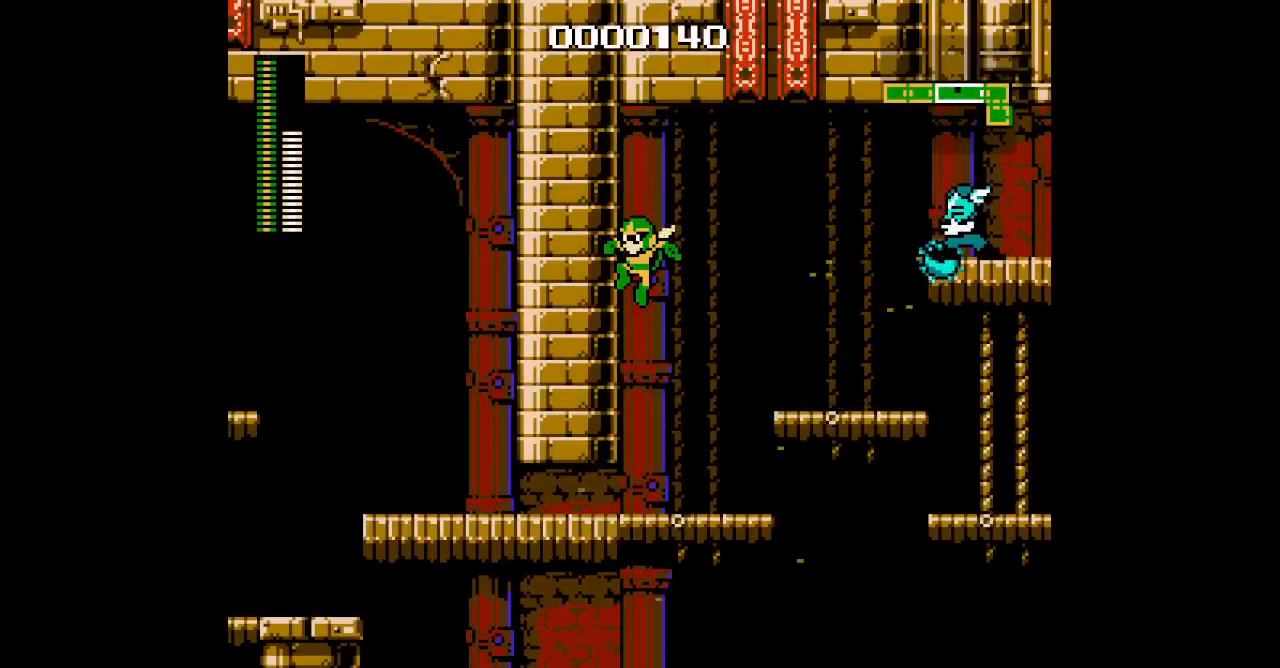
Gameplay with a controller (Nintendo layout); each line is a JSON object with the inputs held at the frame after it. "events" lists button and stick changes between this image and that frame as [ms after this image, input, new state], when the widget could be followed in between. Not read: A B DPAD_RIGHT L3 R3 X Y.
{"buttons": ["DPAD_UP"], "events": [[50, "DPAD_LEFT", "up"], [233, "DPAD_UP", "down"]]}
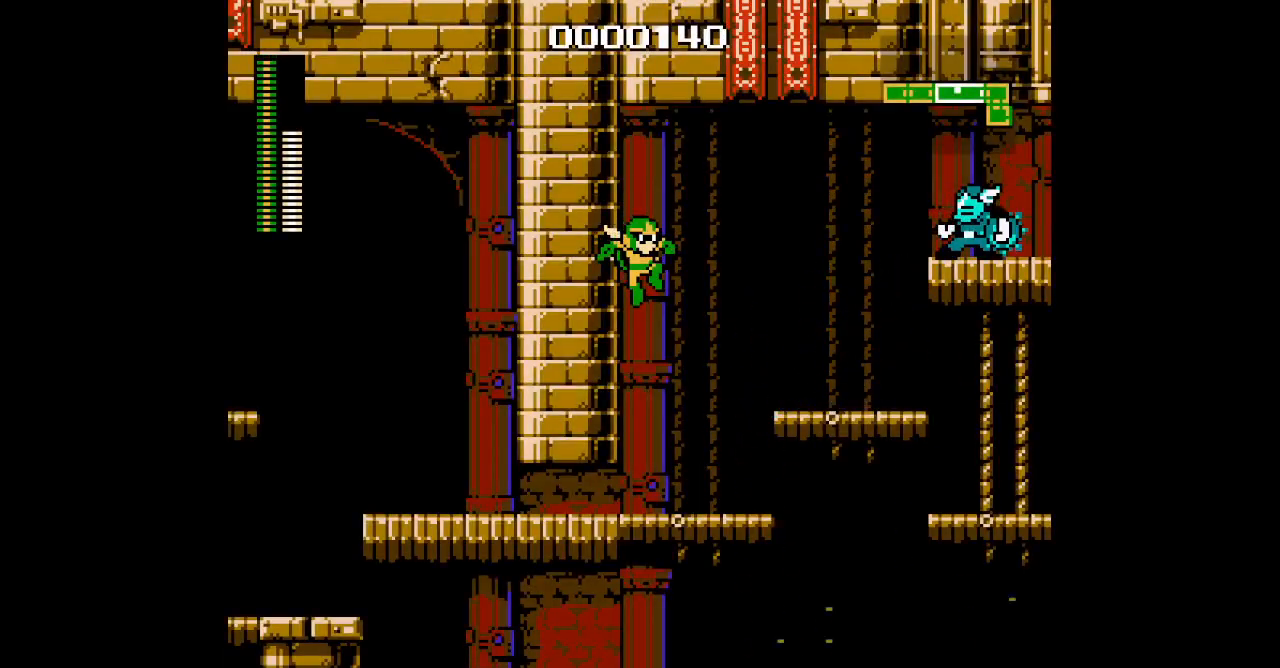
{"buttons": ["DPAD_UP"], "events": []}
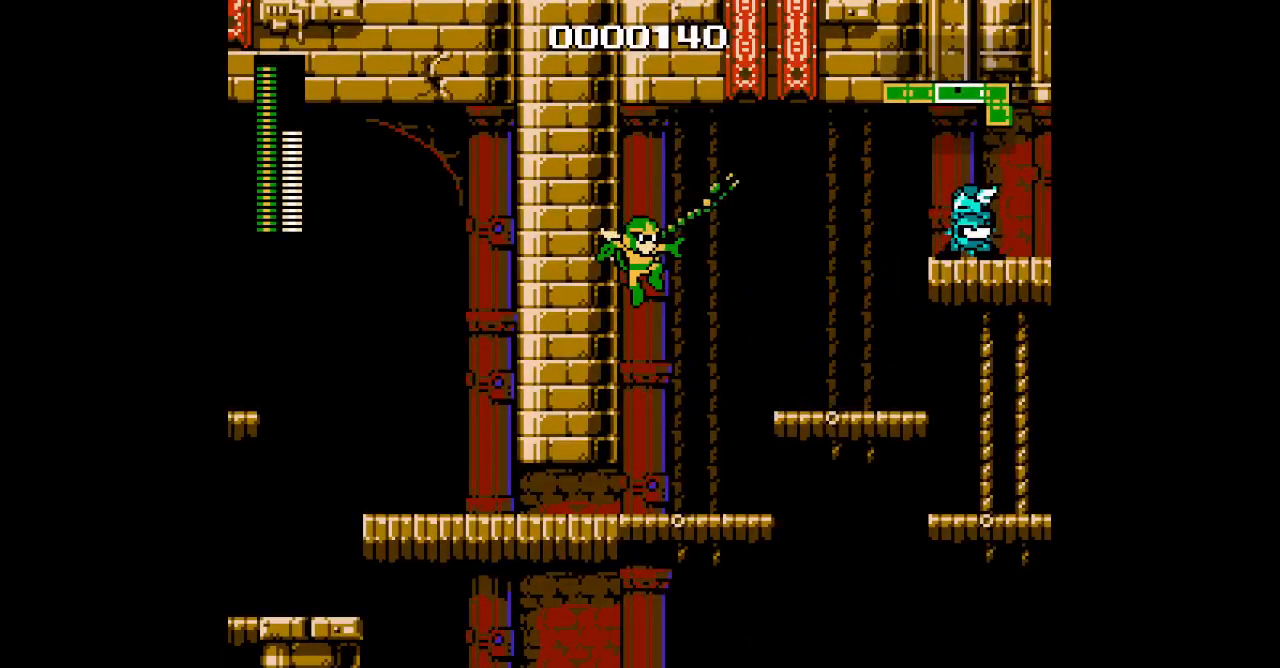
{"buttons": [], "events": [[283, "DPAD_UP", "up"]]}
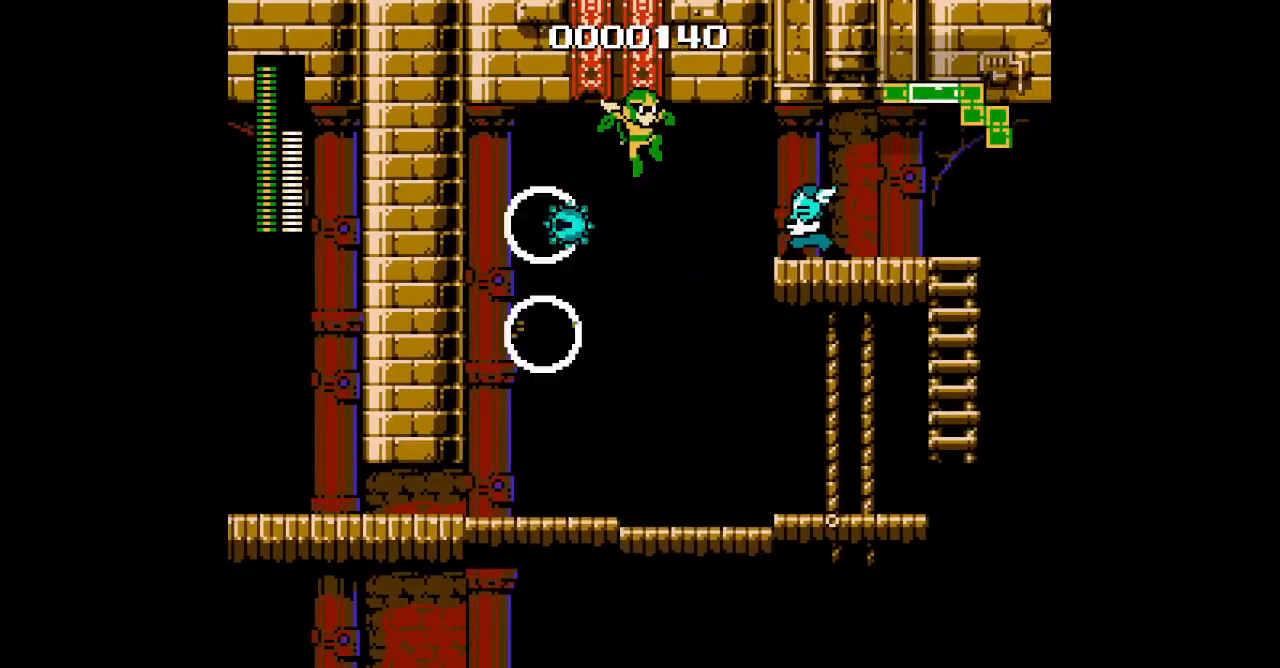
{"buttons": [], "events": []}
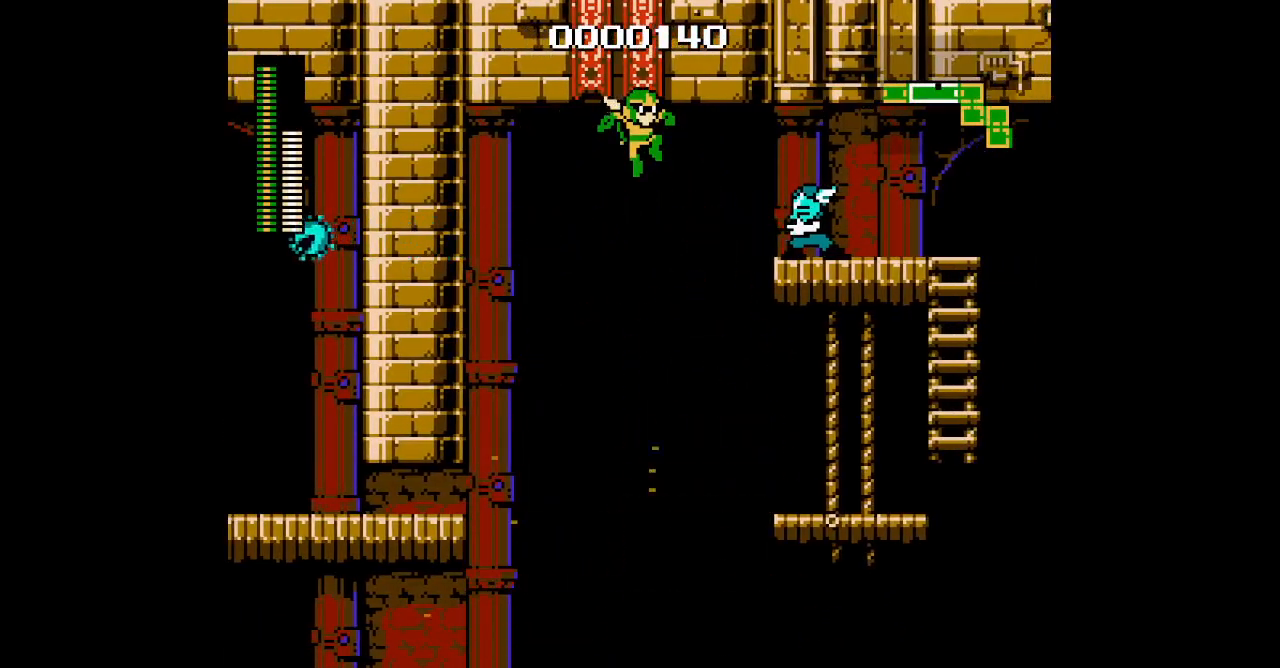
{"buttons": ["DPAD_DOWN"], "events": [[317, "DPAD_DOWN", "down"]]}
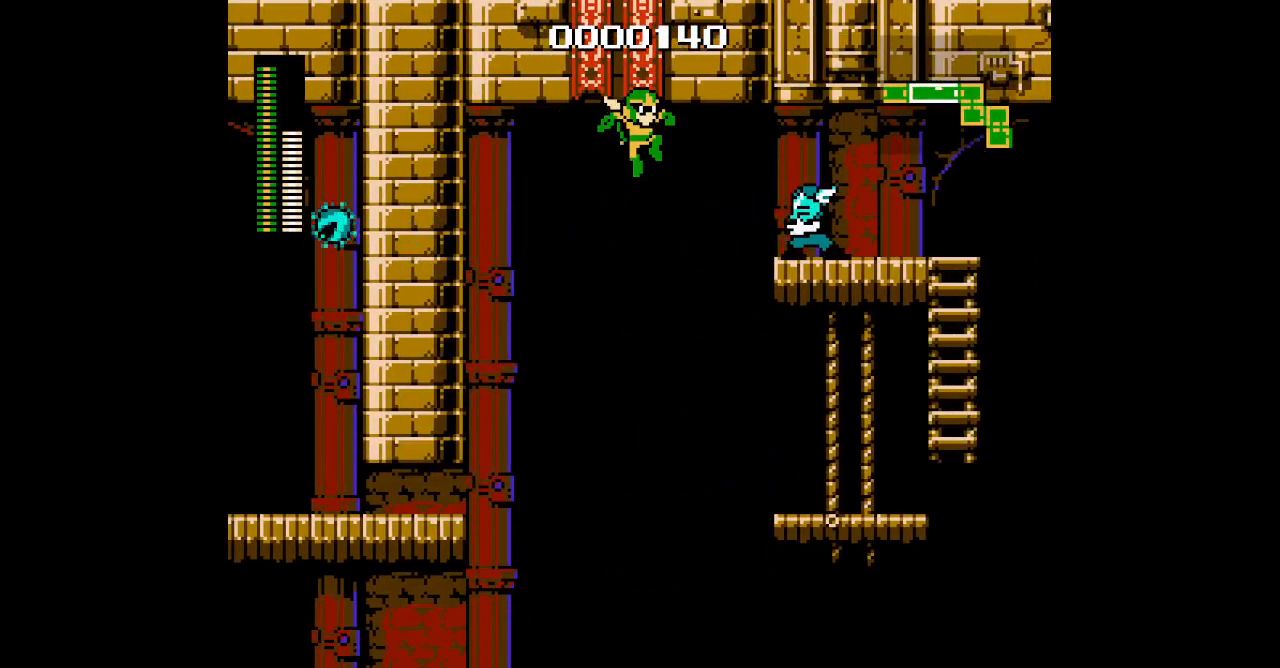
{"buttons": [], "events": [[283, "DPAD_DOWN", "up"]]}
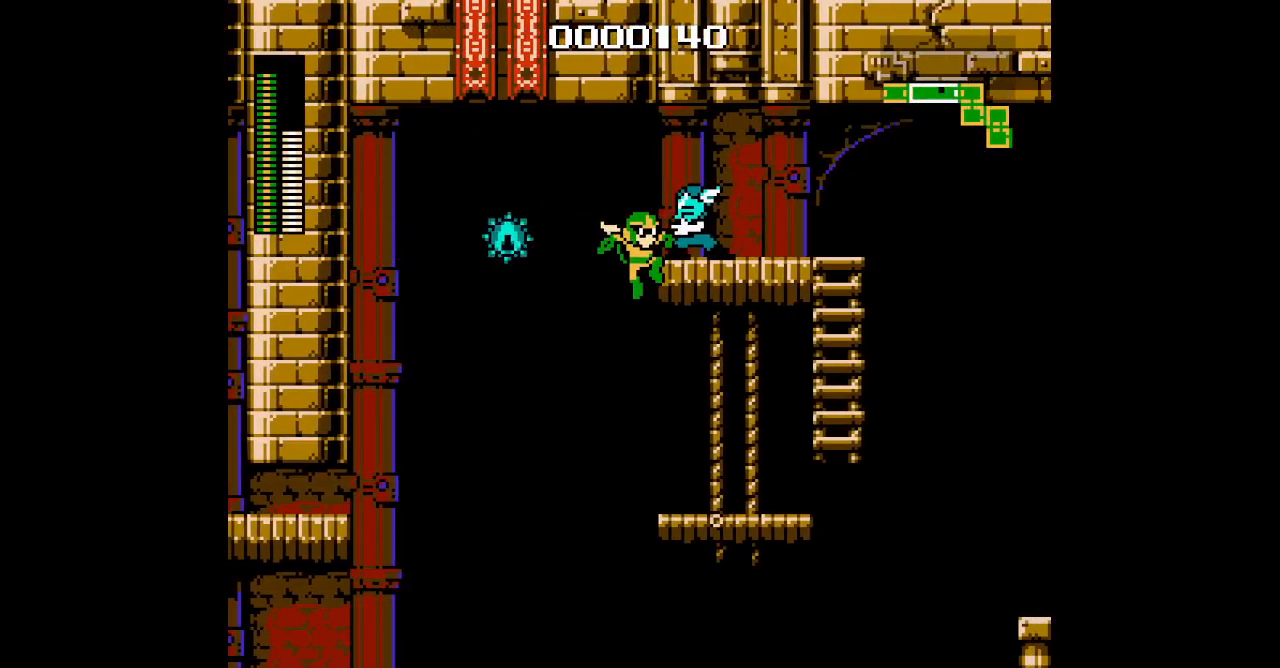
{"buttons": [], "events": []}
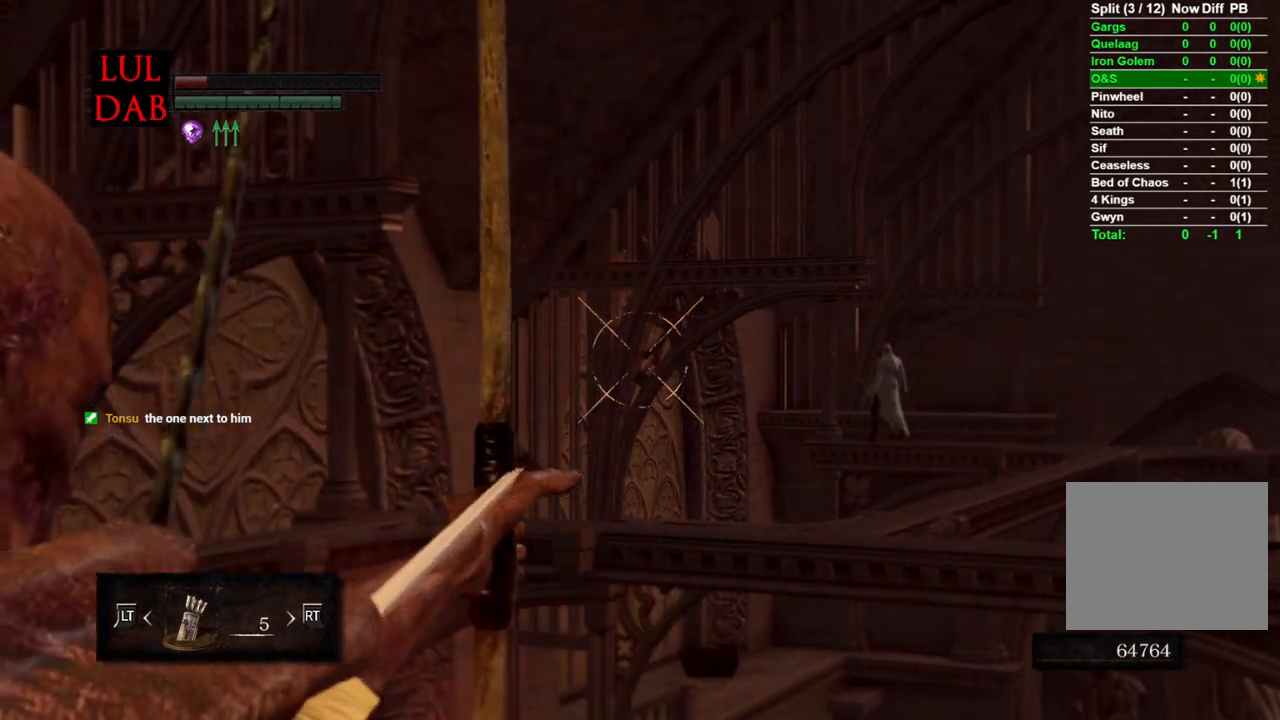
Gameplay with a controller (PlayStation layout); each line is a JSON object with the inputs held at the frame after it. "events" lists button and stick changes between this image and that frame as [ms after this image, input, new state], when the widget could be followed in between.
{"buttons": [], "left_stick": "center", "right_stick": "center", "events": [[167, "right_stick", "up-left"], [217, "right_stick", "center"], [333, "R1", "up"]]}
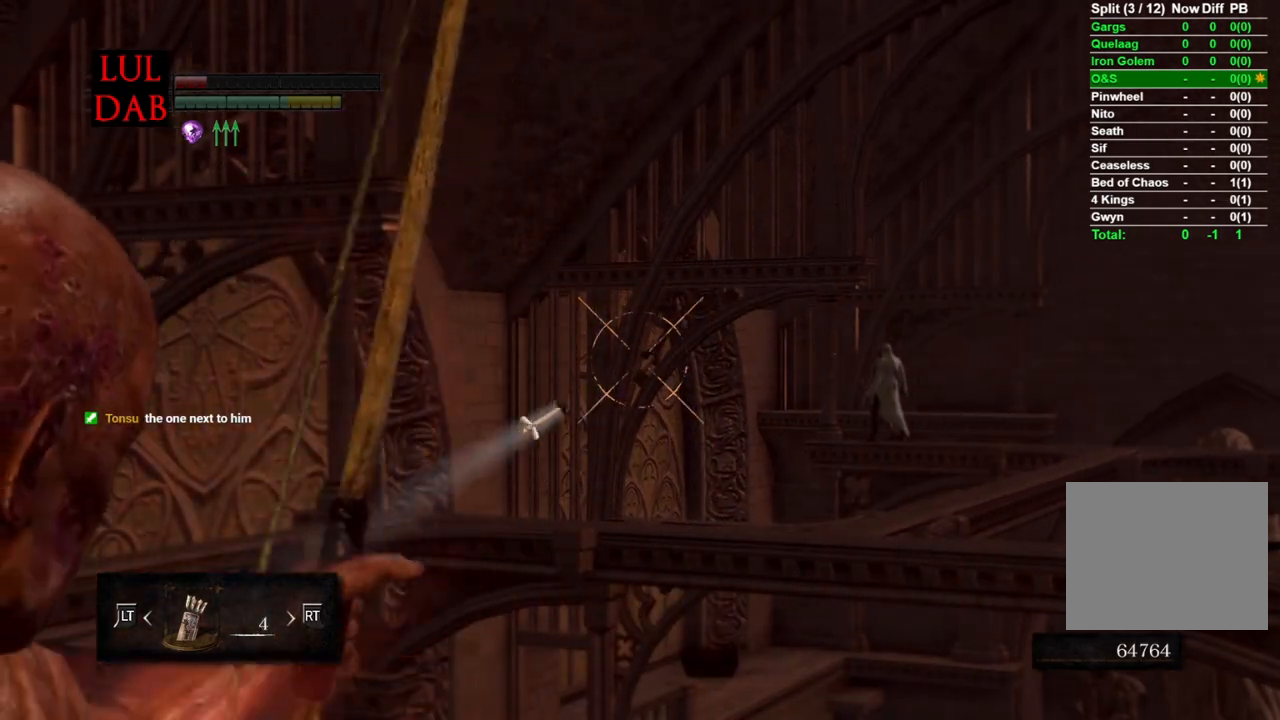
{"buttons": [], "left_stick": "center", "right_stick": "center", "events": []}
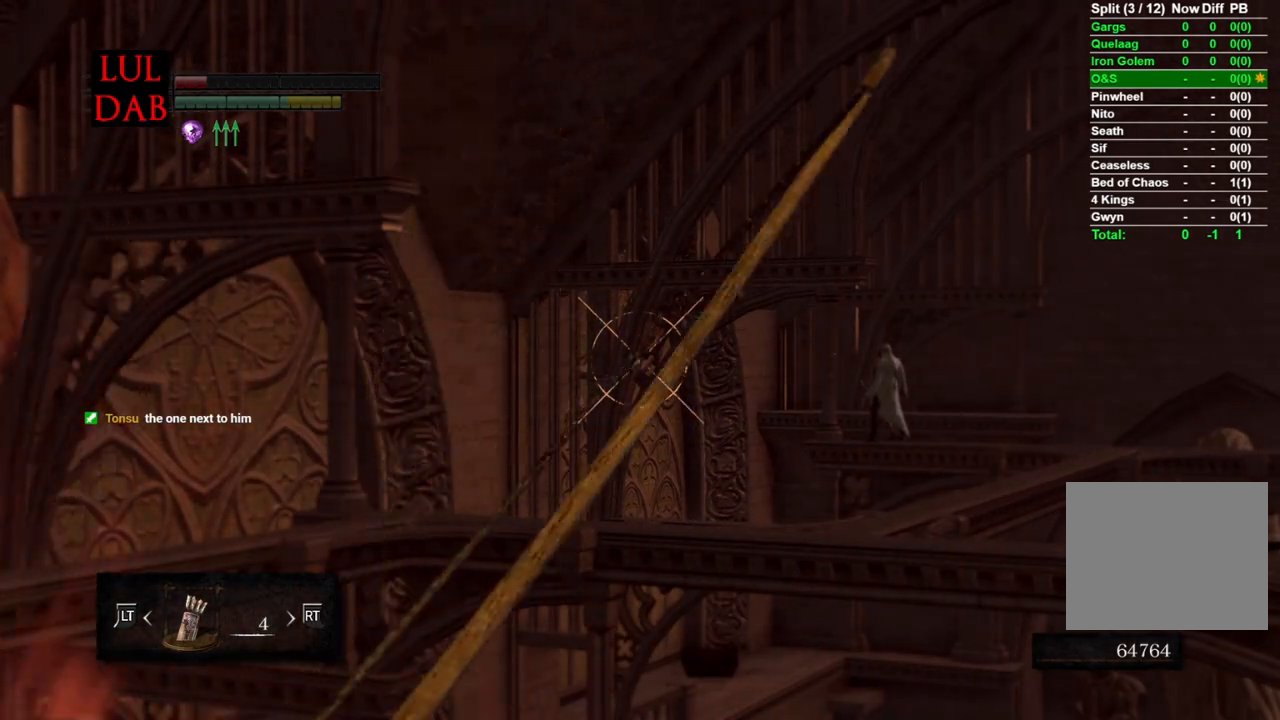
{"buttons": [], "left_stick": "center", "right_stick": "center", "events": []}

WHAT YOU NEED TO DO: Give back all the records as they stand, but with no pictures in the copy.

ANSWER AREA:
Gameplay with a controller (Nintendo layout); each line is a JSON object with the inputs held at the frame after it. "events" lists button and stick changes between this image and that frame as [ms after this image, input, new state], when the widget could be followed in between. Not read: A B DPAD_RIGHT L3 R3 X Y.
{"buttons": ["DPAD_UP"], "events": [[50, "DPAD_LEFT", "up"], [233, "DPAD_UP", "down"]]}
{"buttons": ["DPAD_UP"], "events": []}
{"buttons": [], "events": [[283, "DPAD_UP", "up"]]}
{"buttons": [], "events": []}
{"buttons": ["DPAD_DOWN"], "events": [[317, "DPAD_DOWN", "down"]]}
{"buttons": [], "events": [[283, "DPAD_DOWN", "up"]]}
{"buttons": [], "events": []}
Gameplay with a controller (PlayStation layout); each line is a JSON object with the inputs held at the frame after it. "events" lists button and stick changes between this image and that frame as [ms after this image, input, new state], when the widget could be followed in between.
{"buttons": [], "left_stick": "center", "right_stick": "center", "events": [[167, "right_stick", "up-left"], [217, "right_stick", "center"], [333, "R1", "up"]]}
{"buttons": [], "left_stick": "center", "right_stick": "center", "events": []}
{"buttons": [], "left_stick": "center", "right_stick": "center", "events": []}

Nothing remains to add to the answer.